Again, I don’t really know why this occurs to me today. I suppose as I begin to think about the direction my life is taking, or may take, or I want it to take, I begin to think about this thread. Part of my consideration in where I will move next, if I move, and eventually I will (whenever “eventually” is), is if there are Jews there. For example, I’ve been enamored of Asheville, North Carolina, ever since I heard of it through a friend of mine who lives there. Young, hip, mountainous, liberal, artsy, cultured … with one Jewish temple, of Conservative affiliation – aka, more religious than I am, or want to be.

I don’t want to be more religious, I simply want to have more connection to the community. More connection to those who share a history, random Yiddish words, and a very eye-rolly understanding of the complexities of a Jewish family.
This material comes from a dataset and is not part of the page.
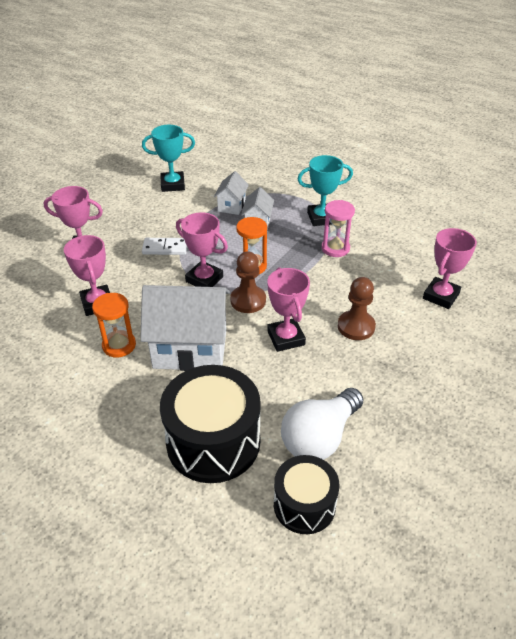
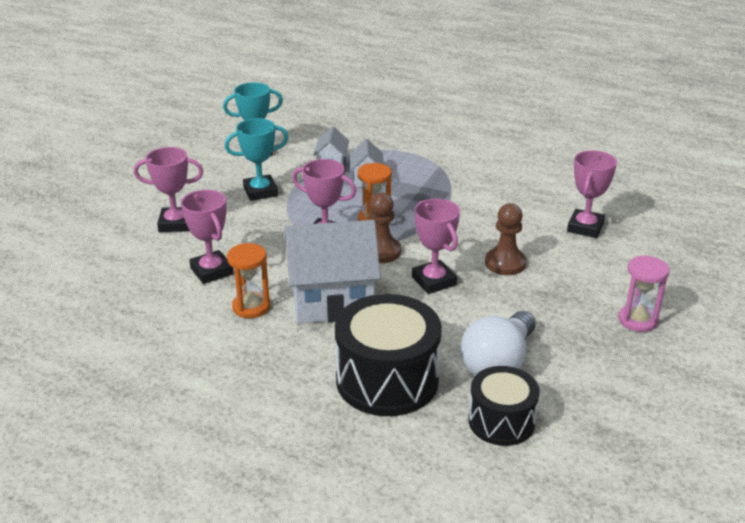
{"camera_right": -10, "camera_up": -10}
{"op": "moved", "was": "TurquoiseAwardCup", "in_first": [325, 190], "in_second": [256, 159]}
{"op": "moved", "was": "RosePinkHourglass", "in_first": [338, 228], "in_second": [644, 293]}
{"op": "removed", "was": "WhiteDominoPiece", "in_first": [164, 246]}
So, Asheville may not be it. I have this crude crayon drawing I made after a group meditation about 6 or more months ago. It’s a couple, a man and a woman, holding hands, walking up a street to a t-intersection. At the head of this intersection is a house – with a wrap-around porch, huge trees, and a stream in the back, nested by a forest behind it. To the right of this couple on the main street is a building with a symbol for recovery on its façade. To the left of them, is a building with a Jewish star above the door.

This is my vision. This, I believe, is how I become the woman I want to be. Buoyed by my communities of faith, I’m able to stand in partnership with another human being, and take part in what the world has to offer.

I am grateful to have the quirky lineage that I have. It makes sense to me, and makes me smile. (On my other side, my dad’s side, I’m descended from Bohemians, literally.) Somehow I feel that I’m preparing to take up a mantle that belongs to me, which includes all of these histories and as well as all of the modern and current advantages I’ve inherited as a 20th century woman with good health and education. And I’ll be curious when I find that crayon drawing in 20 or 30 years to see how close I’ve come.